Records drawn from a dataset:
◆ ◆ ◆ ◆ ◆

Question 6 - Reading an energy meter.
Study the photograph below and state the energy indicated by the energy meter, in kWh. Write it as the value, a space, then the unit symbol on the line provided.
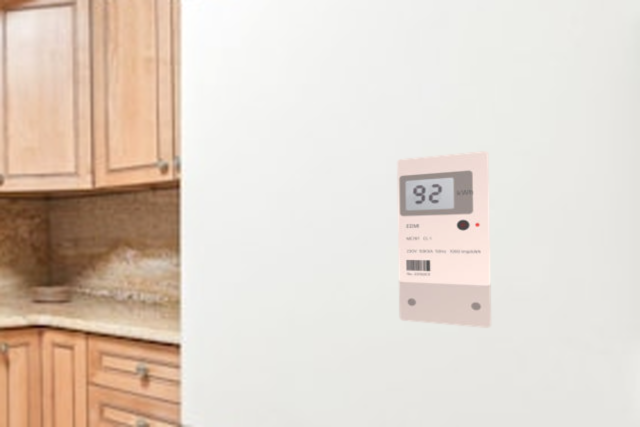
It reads 92 kWh
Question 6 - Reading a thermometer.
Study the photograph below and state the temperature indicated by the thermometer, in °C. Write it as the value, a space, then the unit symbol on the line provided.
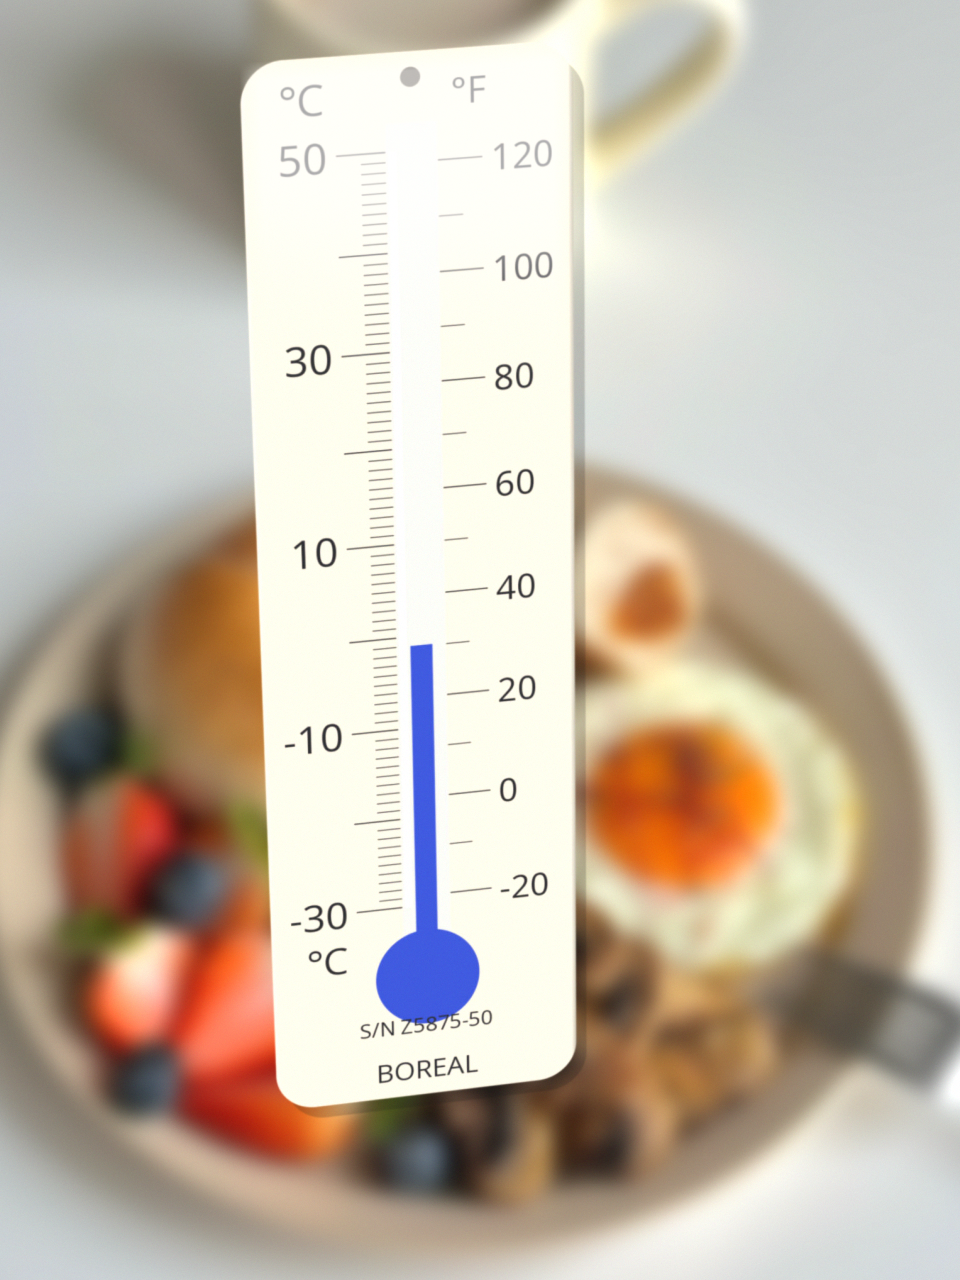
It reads -1 °C
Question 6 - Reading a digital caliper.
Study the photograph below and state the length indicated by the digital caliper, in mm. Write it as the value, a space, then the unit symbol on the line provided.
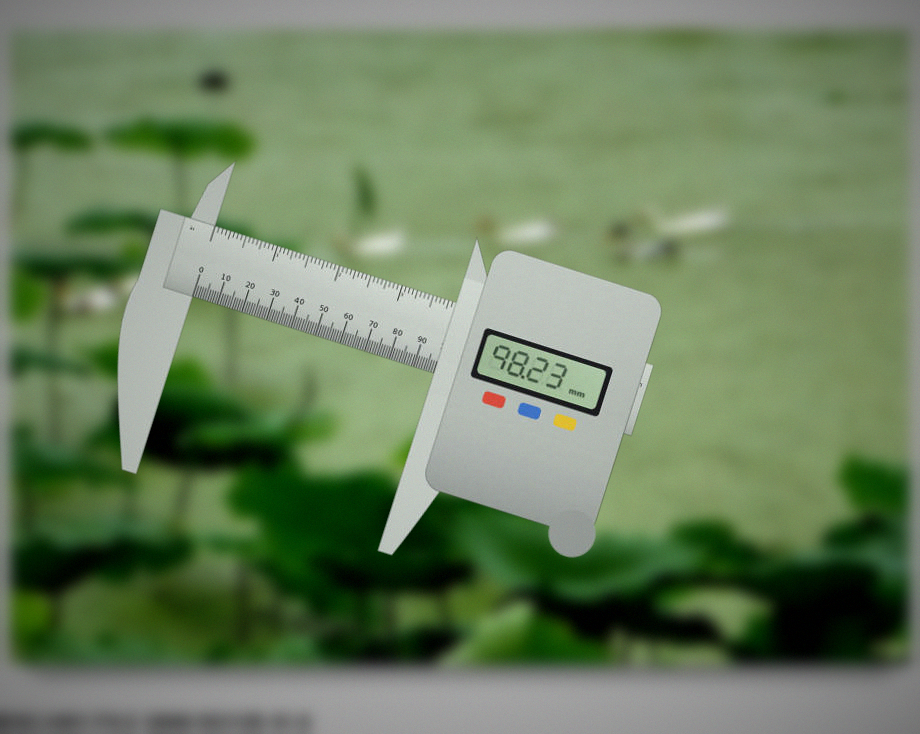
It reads 98.23 mm
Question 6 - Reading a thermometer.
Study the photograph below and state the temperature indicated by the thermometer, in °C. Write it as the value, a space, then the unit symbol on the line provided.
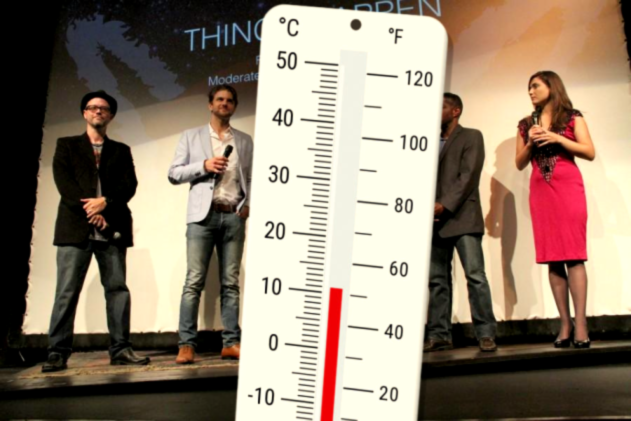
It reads 11 °C
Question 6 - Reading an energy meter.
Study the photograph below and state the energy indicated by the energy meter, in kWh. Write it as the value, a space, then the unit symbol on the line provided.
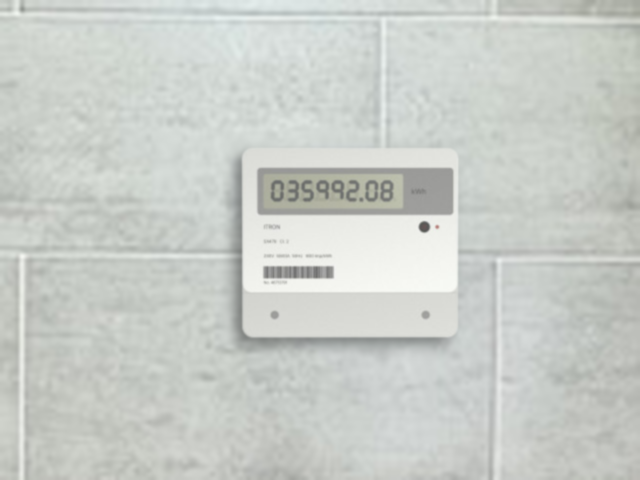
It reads 35992.08 kWh
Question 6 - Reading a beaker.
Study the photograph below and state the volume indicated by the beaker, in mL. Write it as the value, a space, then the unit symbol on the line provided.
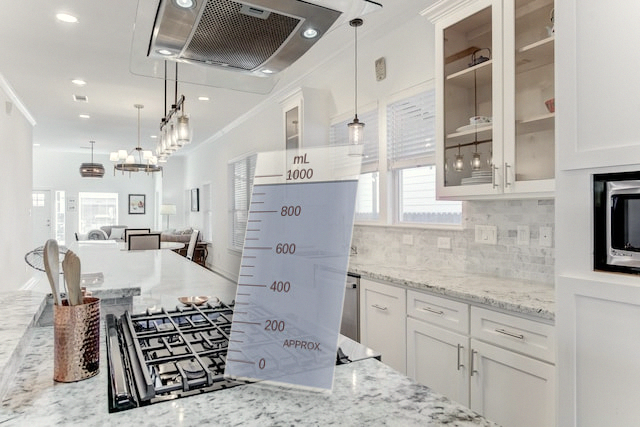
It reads 950 mL
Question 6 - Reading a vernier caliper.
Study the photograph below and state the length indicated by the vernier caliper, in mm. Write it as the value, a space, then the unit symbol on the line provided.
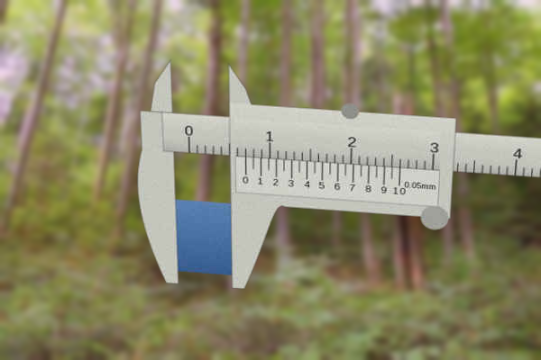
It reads 7.0 mm
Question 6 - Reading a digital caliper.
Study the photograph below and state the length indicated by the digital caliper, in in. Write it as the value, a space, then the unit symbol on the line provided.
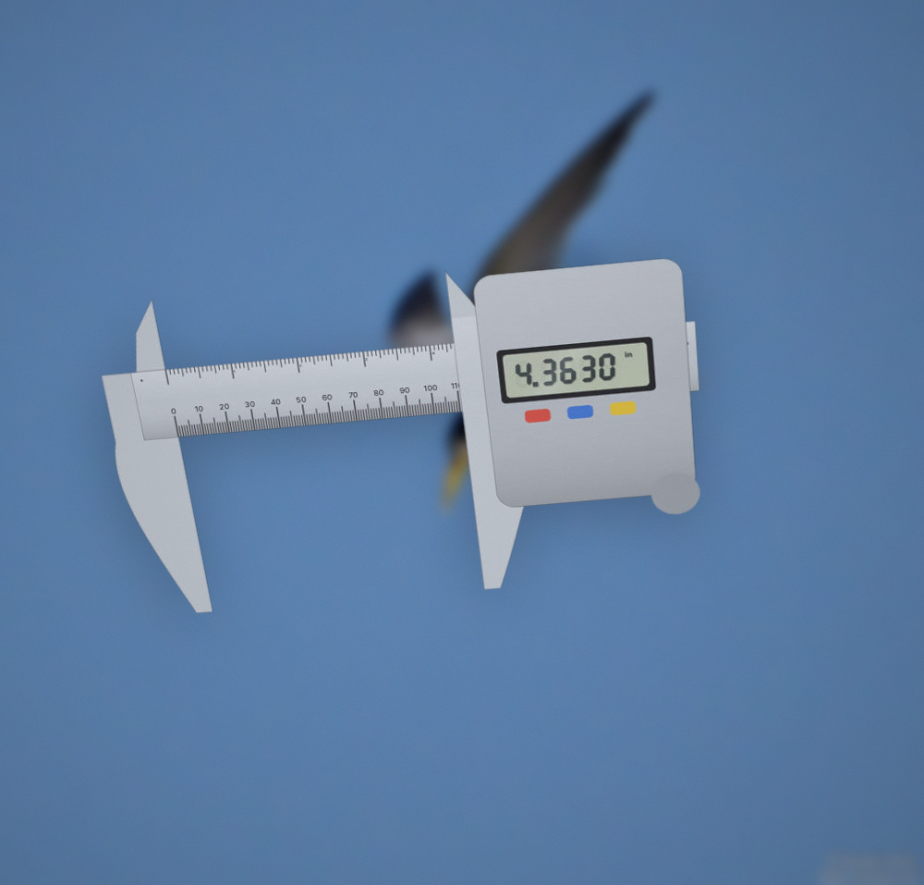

◆ ◆ ◆ ◆ ◆

Assignment: How many lines of the material above contain the word "beaker"? Provide only the number.

Answer space: 2